Intanto sono felice e onorato che De Benoist mi abbia citato perché lo considero, con il compianto Preve, uno dei più grandi filosofi contemporanei e una delle poche voci fuori dal coro. Più che nuove sintesi, occorre andare oltre, oltrepassare: non vuol dire una corsa verso il futuro ma tenere del passato ciò che di buono vi è di esso, liberandosi degli errori e portando all’altezza dei tempi il pensiero, abbandonando quelli che Adorno chiamava i “cadaveri concettuali”, cioè quei concetti che non fanno più presa sulla realtà. Continuare oggi a dividersi sterilmente tra destra e sinistra significa precludersi la possibilità di capire che il nemico è la Banca centrale, il mercato unico che elimina i diritti sociali. Il potere oggi incentiva tutte le dicotomie che non sono in grado di mettere in discussione il potere stesso: si esalta l’antifascismo, l’anticomunismo, ma mai si può parlare di anticapitalismo, di lotta all’imperialismo. E’ indispensabile andare oltre, al di là di destra e sinistra, per la lotta al capitale finanziario globale e la rivendicazione della comunità umana come priuus, come intoccabile dall’economia.

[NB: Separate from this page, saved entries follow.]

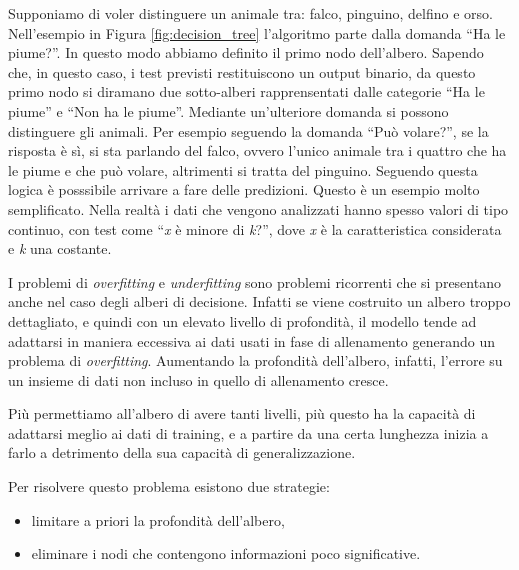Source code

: \documentclass[a4paper,12pt]{report}
\begin{document}
Supponiamo di voler distinguere un animale tra: falco, pinguino, delfino e orso. Nell'esempio in Figura \ref{fig:decision_tree} l'algoritmo parte dalla domanda ``Ha le piume?''. In questo modo abbiamo definito il primo nodo dell'albero. Sapendo che, in questo caso, i test previsti restituiscono un output binario, da questo primo nodo si diramano due sotto-alberi rapprensentati dalle categorie ``Ha le piume'' e ``Non ha le piume''. Mediante un'ulteriore domanda si possono distinguere gli animali. Per esempio seguendo la domanda ``Può volare?'', se la risposta è sì, si sta parlando del falco, ovvero l'unico animale tra i quattro che ha le piume e che può volare, altrimenti si tratta del pinguino. Seguendo questa logica è posssibile arrivare a fare delle predizioni. 
Questo è un esempio molto semplificato. Nella realtà i dati che vengono analizzati hanno spesso valori di tipo continuo, con test come ``\textit{x} è minore di \textit{k}?'', dove \textit{x} è la caratteristica considerata e \textit{k} una costante.

I problemi di \textit{overfitting} e \textit{underfitting} sono problemi ricorrenti che si presentano anche nel caso degli alberi di decisione. Infatti se viene costruito un albero troppo dettagliato, e quindi con un elevato livello di profondità, il modello tende ad adattarsi in maniera eccessiva ai dati usati in fase di allenamento generando un problema di \textit{overfitting}.
Aumentando la profondità dell'albero, infatti, l'errore su un insieme di dati non incluso in quello di allenamento cresce.

Più permettiamo all’albero di avere tanti livelli, più questo ha la capacità di adattarsi meglio ai dati di training, e a partire da una certa lunghezza inizia a farlo a detrimento della sua capacità di generalizzazione. 

Per risolvere questo problema esistono due strategie:
\begin{itemize}
    \item limitare a priori la profondità dell'albero, 
    \item eliminare i nodi che contengono informazioni poco significative.
\end{itemize}

\end{document}
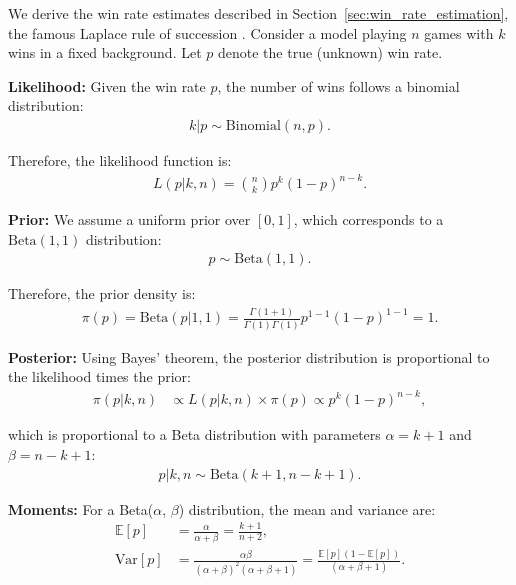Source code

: \documentclass{article}
\begin{document}
    We derive the win rate estimates described in Section~\ref{sec:win_rate_estimation}, the famous Laplace rule of succession \cite{Laplace1812}. Consider a model playing $n$ games with $k$ wins in a fixed background. Let $p$ denote the true (unknown) win rate.

    \textbf{Likelihood:} Given the win rate $p$, the number of wins follows a binomial distribution:
    \begin{align}
    k | p \sim \text{Binomial}(n, p).
    \end{align}

    Therefore, the likelihood function is:
    \begin{align}
    L(p | k, n) = \binom{n}{k} p^k (1-p)^{n-k}.
    \end{align}

    \textbf{Prior:} We assume a uniform prior over $[0,1]$, which corresponds to a $\text{Beta}(1,1)$ distribution:
    \begin{align}
    p \sim  \text{Beta}(1, 1).
    \end{align}

    Therefore, the prior density is:
    \begin{align}
    \pi(p) = \text{Beta}(p | 1, 1) = \frac{\Gamma(1+1)}{\Gamma(1)\Gamma(1)} p^{1-1}(1-p)^{1-1} = 1.
    \end{align}

    \textbf{Posterior:} Using Bayes' theorem, the posterior distribution is proportional to the likelihood times the prior:
    \begin{align}
    \pi(p | k, n) &\propto L(p | k, n) \times \pi(p)\propto p^k (1-p)^{n-k},
    \end{align}

    which is proportional to a Beta distribution with parameters $\alpha = k + 1$ and $\beta = n - k + 1$:
    \begin{align}
    p | k, n \sim \text{Beta}(k + 1, n - k + 1).
    \end{align}

    \textbf{Moments:} For a Beta($\alpha$, $\beta$) distribution, the mean and variance are:
    \begin{align}
    \mathbb{E}[p] &= \frac{\alpha}{\alpha + \beta} = \frac{k + 1}{n + 2},\\
    \text{Var}[p] &= \frac{\alpha\beta}{(\alpha + \beta)^2(\alpha + \beta + 1)} = \frac{\mathbb{E}[p](1-\mathbb{E}[p])}{(\alpha+\beta+1)}.
    \end{align}
\end{document}
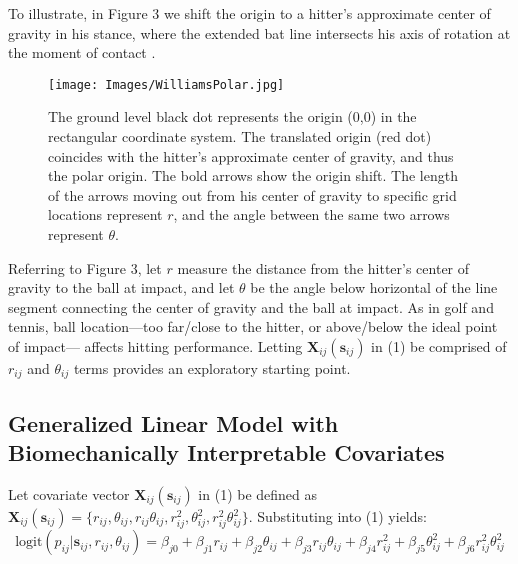 \documentclass{article}
\begin{document}
To illustrate, in Figure 3 we shift the origin to a hitter's approximate center of gravity in his stance, where the extended bat line intersects his axis of rotation at the moment of contact \citep{Welch1995}. 


  \begin{figure}[H]
	\centering
	\texttt{[image: Images/WilliamsPolar.jpg]} 
	\caption{The ground level black dot represents the origin (0,0) in the rectangular coordinate system. The translated origin (red dot) coincides with the hitter's approximate center of gravity, and thus the polar origin. The bold arrows show the origin shift. The length of the arrows moving out from his center of gravity to specific grid locations represent $r$, and the angle between the same two arrows represent $\theta$.}
	\end{figure} 
Referring to Figure 3, let $r$ measure the distance from the hitter's center of gravity to the ball at impact, and let $\theta$ be the angle below horizontal of the line segment connecting the center of gravity and the ball at impact. As in golf and tennis, ball location---too far/close to the hitter, or above/below the ideal point of impact--- affects hitting performance. Letting $\pmb{X}_{ij}(\pmb{s}_{ij})$ in (1) be comprised of $r_{ij}$ and $\theta_{ij}$ terms provides an exploratory starting point.

\subsection{Generalized Linear Model with Biomechanically Interpretable Covariates} 

Let covariate vector $\pmb{X}_{ij}(\pmb{s}_{ij})$ in (1) be defined as $\pmb{X}_{ij}(\pmb{s}_{ij}) = \{r_{ij}, \theta_{ij}, r_{ij}\theta_{ij}, r_{ij}^{2}, \theta_{ij}^{2}, r_{ij}^{2}\theta_{ij}^{2}\}$. Substituting into (1) yields:
\begin{equation}
\text{logit}(p_{ij}|\pmb{s}_{ij}, r_{ij}, \theta_{ij}) = \beta_{j0} + \beta_{j1}r_{ij} + \beta_{j2} \theta_{ij} + \beta_{j3} r_{ij} \theta_{ij} + \beta_{j4}r_{ij}^{2} + \beta_{j5} \theta_{ij}^{2} + \beta_{j6} r_{ij}^{2} \theta_{ij}^{2}
\end{equation}
\end{document}
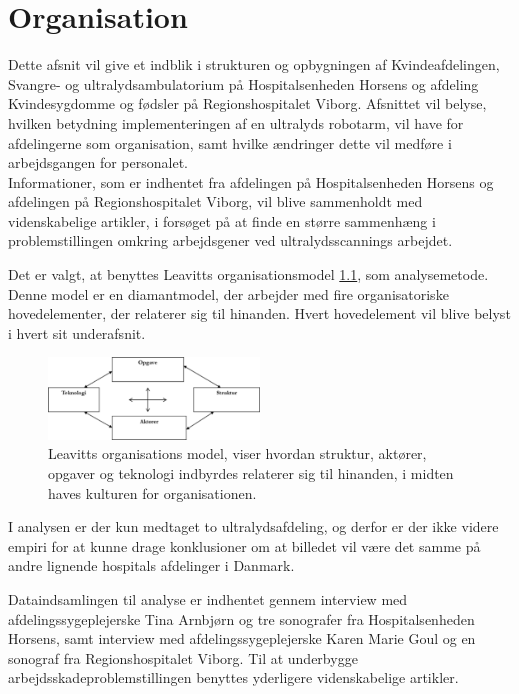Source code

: \chapter{Organisation}
Dette afsnit vil give et indblik i strukturen og opbygningen af Kvindeafdelingen, Svangre- og ultralydsambulatorium på Hospitalsenheden Horsens og afdeling Kvindesygdomme og fødsler på Regionshospitalet Viborg. Afsnittet vil belyse, hvilken betydning implementeringen af en ultralyds robotarm, vil have for afdelingerne som organisation, samt hvilke ændringer dette vil medføre i arbejdsgangen for personalet. \\
Informationer, som er indhentet fra afdelingen på Hospitalsenheden Horsens og afdelingen på Regionshospitalet Viborg, vil blive sammenholdt med videnskabelige artikler, i forsøget på at finde en større sammenhæng i problemstillingen omkring arbejdsgener ved ultralydsscannings arbejdet.

Det er valgt, at benyttes Leavitts organisationsmodel \ref{LeavittModel}, som analysemetode. Denne model er en diamantmodel, der arbejder med fire organisatoriske hovedelementer, der relaterer sig til hinanden. Hvert hovedelement vil blive belyst i hvert sit underafsnit. \cite{EMU2016}

\begin{figure}[h!]\centering
	\includegraphics[width = 0.5\textwidth]{Figurer/LeavittModel}
	\caption{Leavitts organisations model, viser hvordan struktur, aktører, opgaver og teknologi indbyrdes relaterer sig til hinanden, i midten haves kulturen for organisationen.}
	\label{LeavittModel}
\end{figure}
I analysen er der kun medtaget to ultralydsafdeling, og derfor er der ikke videre empiri for at kunne drage konklusioner om at billedet vil være det samme på andre lignende hospitals afdelinger i Danmark. 

Dataindsamlingen til analyse er indhentet gennem interview med afdelingssygeplejerske Tina Arnbjørn og tre sonografer fra Hospitalsenheden Horsens, samt interview med afdelingssygeplejerske Karen Marie Goul og en sonograf fra Regionshospitalet Viborg.
Til at underbygge arbejdsskadeproblemstillingen benyttes yderligere videnskabelige artikler.

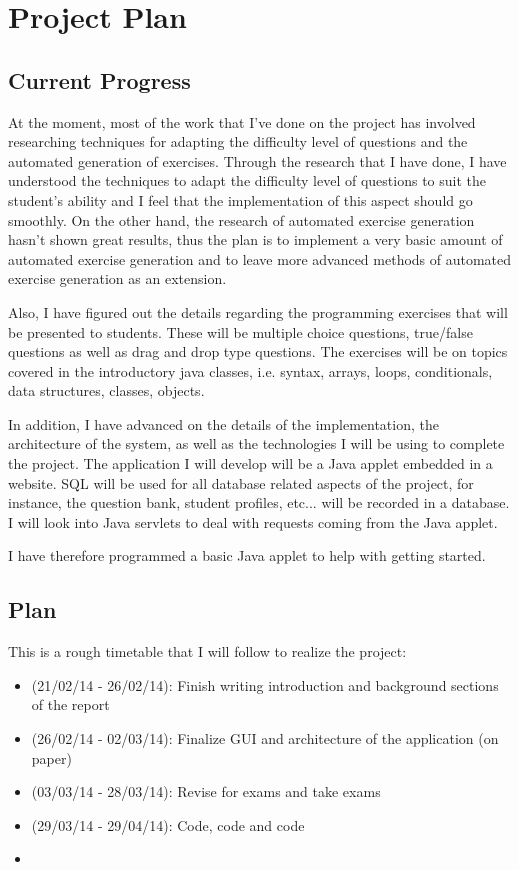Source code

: \documentclass[11pt,a4paper]{report}
\begin{document}

\chapter{Project Plan}
\section{Current Progress}
At the moment, most of the work that I've done on the project has involved researching techniques for adapting the difficulty level of questions and the automated generation of exercises. Through the research that I have done, I have understood the techniques to adapt the difficulty level of questions to suit the student's ability and I feel that the implementation of this aspect should go smoothly. On the other hand, the research of automated exercise generation hasn't shown great results, thus the plan is to implement a very basic amount of automated exercise generation and to leave more advanced methods of automated exercise generation as an extension. \newline

Also, I have figured out the details regarding the programming exercises that will be presented to students. These will be multiple choice questions, true/false questions as well as drag and drop type questions. The exercises will be on topics covered in the introductory java classes, i.e. syntax, arrays, loops, conditionals, data structures, classes, objects.
\newline

In addition, I have advanced on the details of the implementation, the architecture of the system, as well as the technologies I will be using to complete the project. The application I will develop will be a Java applet embedded in a website. SQL will be used for all database related aspects of the project, for instance, the question bank, student profiles, etc... will be recorded in a database. I will look into Java servlets to deal with requests coming from the Java applet. \newline

I have therefore programmed a basic Java applet to help with getting started.

\section{Plan}
This is a rough timetable that I will follow to realize the project:
\begin{itemize}
\item (21/02/14 - 26/02/14): Finish writing introduction and background sections of the report
\item (26/02/14 - 02/03/14): Finalize GUI and architecture of the application (on paper)
\item (03/03/14 - 28/03/14): Revise for exams and take exams
\item (29/03/14 - 29/04/14): Code, code and code
\item 
\end{itemize}
\end{document}
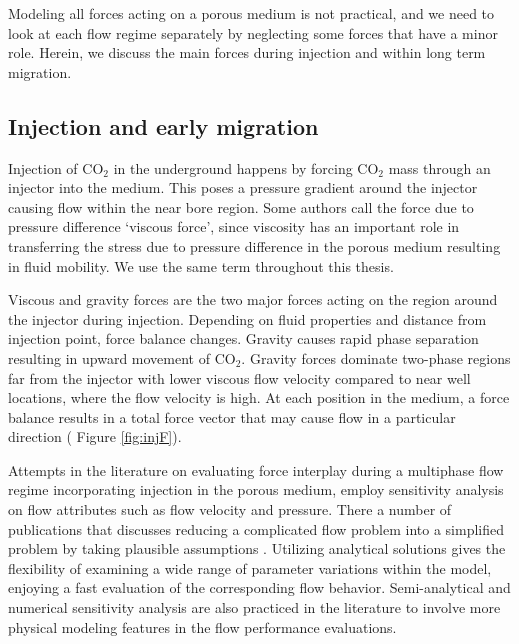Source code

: Modeling all forces acting on a porous medium is not practical, and we need to look at each flow regime separately by neglecting some forces that have a minor role. Herein, we discuss the main forces during injection and within long term migration.


\subsection{Injection and early migration}

Injection of $\mbox{CO}_2$ in the underground happens by forcing $\mbox{CO}_2$
mass through an injector into the medium. This poses a pressure gradient around the injector causing flow within the near bore region. Some authors call the force due to pressure difference `viscous force', since viscosity has an important role in transferring the stress due to pressure difference in the porous medium resulting in fluid mobility. We use the same term throughout this thesis. 

Viscous and gravity forces are the two major forces acting on the region around the injector during injection. Depending on fluid properties and distance from injection point, force balance changes. Gravity causes rapid phase
separation resulting in upward movement of $\mbox{CO}_2$. Gravity forces
dominate two-phase regions far from the injector with lower viscous flow velocity compared to near well locations, where the flow velocity is high. At each position in the medium, a force balance results in a total force vector that may cause flow in a particular direction ( Figure \ref{fig:injF}).

Attempts in the literature on evaluating force interplay during a multiphase
flow regime incorporating injection in the porous medium, employ sensitivity
analysis on flow attributes such as flow velocity and pressure. There a number of publications that discusses reducing a complicated flow problem into a simplified problem by taking plausible assumptions \cite{fayers1959effect,dong1999effect,nordbotten2005injection,
yortsos1983analytical,rapoport1953properties,farajzadeh2011analytical,
yang1992analytical,chen1990integral,bentsen1993effect}. Utilizing analytical
solutions gives the flexibility of examining a wide range of parameter
variations within the model, enjoying a fast evaluation of the
corresponding flow behavior. Semi-analytical and numerical sensitivity analysis
are also practiced in the literature to involve more physical modeling
features in the flow performance
evaluations\cite{rosado2007analysis,allen1986theoretical,alkan2010impact}.



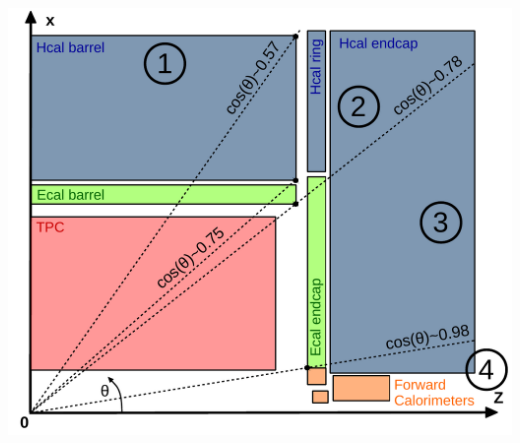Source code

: \documentclass[8pt]{beamer}
\begin{document}
\begin{frame}
\begin{minipage}{0.43\linewidth}
\begin{center}
        \includegraphics[width=\linewidth]{BarrelEndcapRegions.pdf}
      \end{center}
    \end{minipage}
  \end{frame}
\end{document}

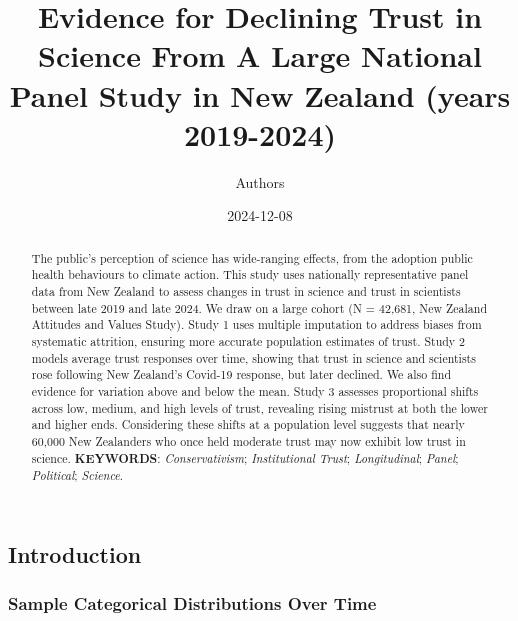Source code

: \documentclass[
  single column]{article}
\title{Evidence for Declining Trust in Science From A Large National
Panel Study in New Zealand (years 2019-2024)}
\author{Authors}
\affil{%
             \small{     New Zealand
          ORCID \textcolor[HTML]{A6CE39}{\aiOrcid} ~0000-0003-3169-6576 }
              }
\date{2024-12-08}
\begin{document}
\maketitle
\begin{abstract}
The public's perception of science has wide-ranging effects, from the
adoption public health behaviours to climate action. This study uses
nationally representative panel data from New Zealand to assess changes
in trust in science and trust in scientists between late 2019 and late
2024. We draw on a large cohort (N = 42,681, New Zealand Attitudes and
Values Study). Study 1 uses multiple imputation to address biases from
systematic attrition, ensuring more accurate population estimates of
trust. Study 2 models average trust responses over time, showing that
trust in science and scientists rose following New Zealand's Covid-19
response, but later declined. We also find evidence for variation above
and below the mean. Study 3 assesses proportional shifts across low,
medium, and high levels of trust, revealing rising mistrust at both the
lower and higher ends. Considering these shifts at a population level
suggests that nearly 60,000 New Zealanders who once held moderate trust
may now exhibit low trust in science. \textbf{KEYWORDS}:
\emph{Conservativism}; \emph{Institutional Trust}; \emph{Longitudinal};
\emph{Panel}; \emph{Political}; \emph{Science}.
\end{abstract}


\subsection{Introduction}\label{introduction}

\subsubsection{Sample Categorical Distributions Over
Time}\label{sample-categorical-distributions-over-time}
\end{document}
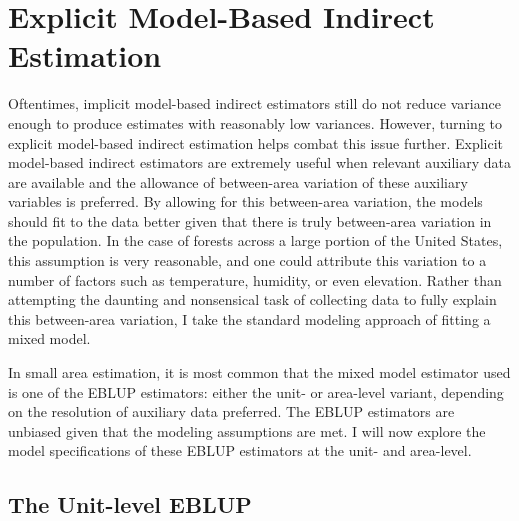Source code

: \documentclass[12pt,twoside]{reedthesis}
\begin{document}
\hypertarget{explicit-model-based-indirect-estimation}{%
\section{Explicit Model-Based Indirect Estimation}\label{explicit-model-based-indirect-estimation}}

Oftentimes, implicit model-based indirect estimators still do not reduce variance enough to produce estimates with reasonably low variances. However, turning to explicit model-based indirect estimation helps combat this issue further. Explicit model-based indirect estimators are extremely useful when relevant auxiliary data are available and the allowance of between-area variation of these auxiliary variables is preferred. By allowing for this between-area variation, the models should fit to the data better given that there is truly between-area variation in the population. In the case of forests across a large portion of the United States, this assumption is very reasonable, and one could attribute this variation to a number of factors such as temperature, humidity, or even elevation. Rather than attempting the daunting and nonsensical task of collecting data to fully explain this between-area variation, I take the standard modeling approach of fitting a mixed model.

In small area estimation, it is most common that the mixed model estimator used is one of the EBLUP estimators: either the unit- or area-level variant, depending on the resolution of auxiliary data preferred. The EBLUP estimators are unbiased given that the modeling assumptions are met. I will now explore the model specifications of these EBLUP estimators at the unit- and area-level.

\hypertarget{the-unit-level-eblup}{%
\subsection{The Unit-level EBLUP}\label{the-unit-level-eblup}}
\end{document}
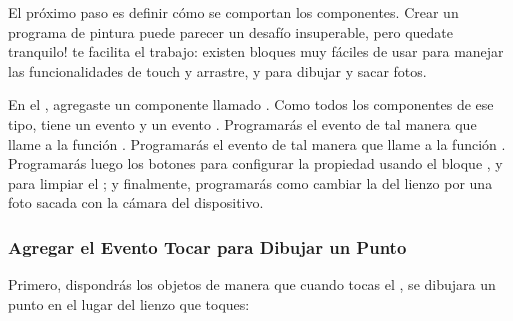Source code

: El próximo paso es definir cómo se comportan los componentes. Crear un
programa de pintura puede parecer un desafío insuperable, pero quedate
tranquilo! \AppInventor te facilita el trabajo: existen bloques muy
fáciles de usar para manejar las funcionalidades de touch y arrastre,
y para dibujar y sacar fotos.

En el \designer, agregaste un componente  llamado
. Como todos los componentes de ese tipo,
 tiene un evento  y un evento
. Programarás el evento 
de tal manera que llame a la función
. Programarás el evento
 de tal manera que llame a la función
. Programarás luego los botones para
configurar la propiedad  usando el bloque
, y para limpiar el
; y finalmente, programarás como cambiar la
 del lienzo por una foto sacada con la cámara
del dispositivo.

\subsubsection*{Agregar el Evento Tocar para Dibujar un Punto}

Primero, dispondrás los objetos de manera que cuando tocas el
, se dibujara un punto en el lugar del lienzo que
toques:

Occorrerà sempre più creare un fronte di resistenza rispetto al fanatismo economico: se quello è il nemico occorre reagire, senza dividersi tra rossi e neri, islamici e cristiani, bianchi e neri. Pretendere la purezza di chi lotta contro il nemico somiglia all’atteggiamento di chi, davanti a un incendio, si mettesse a chiedere i documenti ai vigili del fuoco. Bisogna spegnere l’incendio: per farlo De Benoist dice che occorrono nuove sintesi, io aggiungo che bisogna andare oltre, senza restare intrappolati nelle vecchie categorie.